Reaction to the Hunger Games Series

I’ve always liked young adult literature, as a child, as a young adult, and still now. I recently read a popular series, The Hunger Games. When I first heard that it was about kids fighting to the death, my first reaction was, “That doesn’t sound like something I would like.” But I read it because my nieces could not stop talking about it, and I had to see what they meant. And now it’s one of my favorites. Even with the violence, the politics, and the war, it was a beautiful story–about war and peace, and about love.

One of the saddest parts of the story to my nieces was Prim’s death. She was their age, and it’s understandable that it would hit them the hardest. What hit me about Prim’s death was her seeming destiny to die. She was the one picked at the Reaping, not Katniss. Katniss volunteered to go to the Hunger Games to save her sister’s life. She volunteered to die for her. But in the end it was Prim who died, Katniss who survived–against all odds. What irony.

Another part that stuck out to me was at the end, the conversation between Plutarch and Katniss:

“Are you preparing for another war, Plutarch?” I ask.

“Oh, not now. Now we’re in that sweet period where everyone agrees that our recent horrors should never be repeated,” he says. “But collected thinking is usually short-lived. We’re fickle, stupid beings with poor memories and a great gift for self-destruction. Although who knows? Maybe this will be it, Katniss.”

“What?” I ask.

“The time it sticks. Maybe we are witnessing the evolution of the human race. Think about that.”

I doubt it. I have heard that the human race will be destroyed, and only those who chose to follow God will be saved. No, this cycle of war and peace will continue until God decides the end has come. God forbid my children should have to live through any war. But there’s no guarantee. I try not to think about what horrors my descendants will have to endure. It doesn’t do any good to dwell on that. I remember ten years ago how afraid I was to give birth, and how guilty I felt after I did. I didn’t want to bring a child into this world where one thing is guaranteed – that they will suffer. But something else won out, and I’m glad it did. In the epilogue of Mockingjay is a song that Katniss and Peeta’s children take for granted:

“Deep in the meadow, under the willow

A bed of grass, a soft green pillow

Lay down your head, and close your sleepy eyes

And when again they open, the sun will rise.

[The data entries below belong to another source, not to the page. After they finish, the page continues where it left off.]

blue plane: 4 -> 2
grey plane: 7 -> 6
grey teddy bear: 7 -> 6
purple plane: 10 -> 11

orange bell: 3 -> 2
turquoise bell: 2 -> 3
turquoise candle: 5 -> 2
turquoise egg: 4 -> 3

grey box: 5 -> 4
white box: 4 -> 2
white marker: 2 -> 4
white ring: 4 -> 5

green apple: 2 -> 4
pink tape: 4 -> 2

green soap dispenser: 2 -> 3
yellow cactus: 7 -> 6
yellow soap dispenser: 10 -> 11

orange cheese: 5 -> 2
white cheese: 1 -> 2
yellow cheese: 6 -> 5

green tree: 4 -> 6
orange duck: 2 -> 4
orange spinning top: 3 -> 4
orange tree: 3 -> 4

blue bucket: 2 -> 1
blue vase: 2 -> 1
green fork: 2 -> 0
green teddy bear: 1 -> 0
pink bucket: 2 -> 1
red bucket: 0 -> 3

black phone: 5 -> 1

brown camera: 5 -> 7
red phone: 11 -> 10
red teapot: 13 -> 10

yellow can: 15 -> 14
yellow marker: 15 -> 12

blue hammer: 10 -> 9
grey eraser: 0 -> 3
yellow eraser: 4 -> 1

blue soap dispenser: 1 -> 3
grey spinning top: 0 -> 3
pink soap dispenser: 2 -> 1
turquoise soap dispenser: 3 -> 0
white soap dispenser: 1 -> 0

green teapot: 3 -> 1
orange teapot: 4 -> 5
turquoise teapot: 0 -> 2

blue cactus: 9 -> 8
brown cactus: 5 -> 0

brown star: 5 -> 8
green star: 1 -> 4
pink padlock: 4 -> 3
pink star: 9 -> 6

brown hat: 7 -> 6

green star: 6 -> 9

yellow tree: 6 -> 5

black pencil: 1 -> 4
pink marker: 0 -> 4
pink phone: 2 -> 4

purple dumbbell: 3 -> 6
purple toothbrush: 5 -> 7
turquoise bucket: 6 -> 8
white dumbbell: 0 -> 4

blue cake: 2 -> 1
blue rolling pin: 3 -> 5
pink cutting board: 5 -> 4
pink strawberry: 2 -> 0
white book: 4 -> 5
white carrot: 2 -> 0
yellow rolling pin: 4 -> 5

Here it’s safe, here it’s warm

Here the daisies guard you from every harm

Here your dreams are sweet and tomorrow brings them true

Here is the place where I love you.”

My children take that song for granted too. At least for now. And I am so grateful for that.

My favorite part of the book is when Katniss and Peeta finally get together. It’s what I was hoping for, but I did not know what would happen. When he whispers to her, “You love me. Real or not real?” and she tells him, “Real,” it’s so romantic! My husband is going to tease me for that, but I don’t care! I am a girl, after all.

I have heard some criticism on The Hunger Games series – that they are trash, that the violence was gratuitous, that no one should read them or allow their children to read them. On careful reflection I have to disagree. I don’t criticize the opinion, I just don’t agree. I am a very sensitive person and when something is not right, I can FEEL it. And I did not feel that these books were trash or that I should put them down. Yes, war is horrible, and I think only older children, usually teenagers, are mature enough to read about it like this. The author admits that it’s for older kids, and says she tried hard to not make the violence gratuitous. War is an important subject for people to learn about. We can’t just turn away because the topic is hard. The story of Jesus’s torture and death is horribly violent, but I certainly teach my children about it. The awful details are saved for when they’re old enough, but the story is still told. So I’ll hold on to these books to share with my sons in a few years, the same way I’m just beginning to share the also-highly-criticized Harry Potter series.

I’m always grateful for a good story. Any recommendations?